Tamsyn, and Mister Foo, and old blog posts... this is why I had to come back here, and post, again, so I would have more stories to look back on, more memories to revisit, plans to recall, moments to share. Years from now, I don't want to find that I was too shy to write something down, too conservative to discuss an idea, or self-conscious to post a photograph. I could do this in a paper journal, and leave it on a shelf, I know. But Tamsyn is in Paris, and so is Grant. And my Mom is in Oregon, and other family is in Wisconsin, and I have a friend in Massachusetts, others in Australia, one in England, another in Spain, and it's nice to stay in touch, to hear from them, and let them have some glimpses of how we are getting on. It was really dear finding old pictures, and details from ordinary days when we lived next door to Tamsyn, when we tried new things together, and shared adventures, even from other times when we had to say farewell.

January 14


Maybe, Chickenblog will just become a Cat Blog, with loads of expressive cat photos.


Maybe, I'll post artsy photographs of chamomile tea, the damp texture like a watercolor painting, and I'll add a few lines of obtuse poetry about dappled sunlight on winter mornings. Or I could write long essays about the nature of art, and ratastic expressionism in the modern era.
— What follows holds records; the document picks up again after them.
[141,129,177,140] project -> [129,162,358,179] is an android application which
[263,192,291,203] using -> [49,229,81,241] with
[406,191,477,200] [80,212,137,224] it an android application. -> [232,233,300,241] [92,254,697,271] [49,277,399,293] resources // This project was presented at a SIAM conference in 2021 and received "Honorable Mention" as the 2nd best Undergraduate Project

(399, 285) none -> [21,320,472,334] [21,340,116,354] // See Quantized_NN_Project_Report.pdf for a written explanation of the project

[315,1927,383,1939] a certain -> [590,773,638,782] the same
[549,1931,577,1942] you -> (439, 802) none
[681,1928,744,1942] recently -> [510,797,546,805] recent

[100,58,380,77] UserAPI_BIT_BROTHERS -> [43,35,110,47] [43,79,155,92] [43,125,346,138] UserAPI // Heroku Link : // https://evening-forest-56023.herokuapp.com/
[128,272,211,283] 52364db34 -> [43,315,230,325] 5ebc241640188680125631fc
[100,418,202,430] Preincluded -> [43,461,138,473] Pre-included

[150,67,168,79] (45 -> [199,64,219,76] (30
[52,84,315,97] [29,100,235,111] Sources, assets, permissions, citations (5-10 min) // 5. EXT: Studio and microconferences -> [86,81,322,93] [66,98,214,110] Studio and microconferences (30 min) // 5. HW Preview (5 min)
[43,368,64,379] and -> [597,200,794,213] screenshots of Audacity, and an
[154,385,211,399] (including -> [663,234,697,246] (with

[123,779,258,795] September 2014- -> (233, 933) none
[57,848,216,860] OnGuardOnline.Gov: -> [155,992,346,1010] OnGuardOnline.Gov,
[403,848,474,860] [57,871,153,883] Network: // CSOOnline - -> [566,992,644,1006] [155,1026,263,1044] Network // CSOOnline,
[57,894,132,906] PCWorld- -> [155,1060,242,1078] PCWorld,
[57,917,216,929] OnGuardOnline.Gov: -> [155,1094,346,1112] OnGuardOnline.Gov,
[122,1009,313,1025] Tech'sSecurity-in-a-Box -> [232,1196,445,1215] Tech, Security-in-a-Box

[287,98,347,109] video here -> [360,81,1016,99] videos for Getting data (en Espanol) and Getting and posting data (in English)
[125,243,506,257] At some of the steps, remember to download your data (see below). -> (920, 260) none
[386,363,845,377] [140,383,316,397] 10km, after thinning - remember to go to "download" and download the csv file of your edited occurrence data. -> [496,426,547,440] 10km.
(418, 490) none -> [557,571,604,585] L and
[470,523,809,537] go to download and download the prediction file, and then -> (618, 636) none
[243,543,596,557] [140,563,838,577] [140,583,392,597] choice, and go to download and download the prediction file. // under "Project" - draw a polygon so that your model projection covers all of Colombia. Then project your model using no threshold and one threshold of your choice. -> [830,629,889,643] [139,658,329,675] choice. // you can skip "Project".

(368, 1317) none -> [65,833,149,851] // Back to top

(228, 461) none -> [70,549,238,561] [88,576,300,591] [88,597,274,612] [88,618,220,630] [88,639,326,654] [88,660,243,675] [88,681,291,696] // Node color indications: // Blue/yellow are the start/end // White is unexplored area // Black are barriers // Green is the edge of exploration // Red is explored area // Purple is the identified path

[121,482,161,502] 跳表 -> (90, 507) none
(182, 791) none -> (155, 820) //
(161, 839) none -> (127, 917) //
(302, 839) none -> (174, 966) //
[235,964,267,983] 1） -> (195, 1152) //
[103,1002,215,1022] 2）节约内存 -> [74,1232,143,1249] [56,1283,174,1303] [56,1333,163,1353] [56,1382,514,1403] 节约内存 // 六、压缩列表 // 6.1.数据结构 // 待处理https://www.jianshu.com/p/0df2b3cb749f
Something. I think I will keep doing something, here.

January 15

Cairo had it coming.

Now I need to take care of laundry. It's okay if you didn't read all of this post, if you only skimmed through the pictures. It's okay if you think blogging is weird or obsessive, or pointless, but... please, no need to mention that to me. I am just trying to do good, where I can, to think about things, deeply, or just scratch the surface.


The first sweet peas. I'm pinching myself.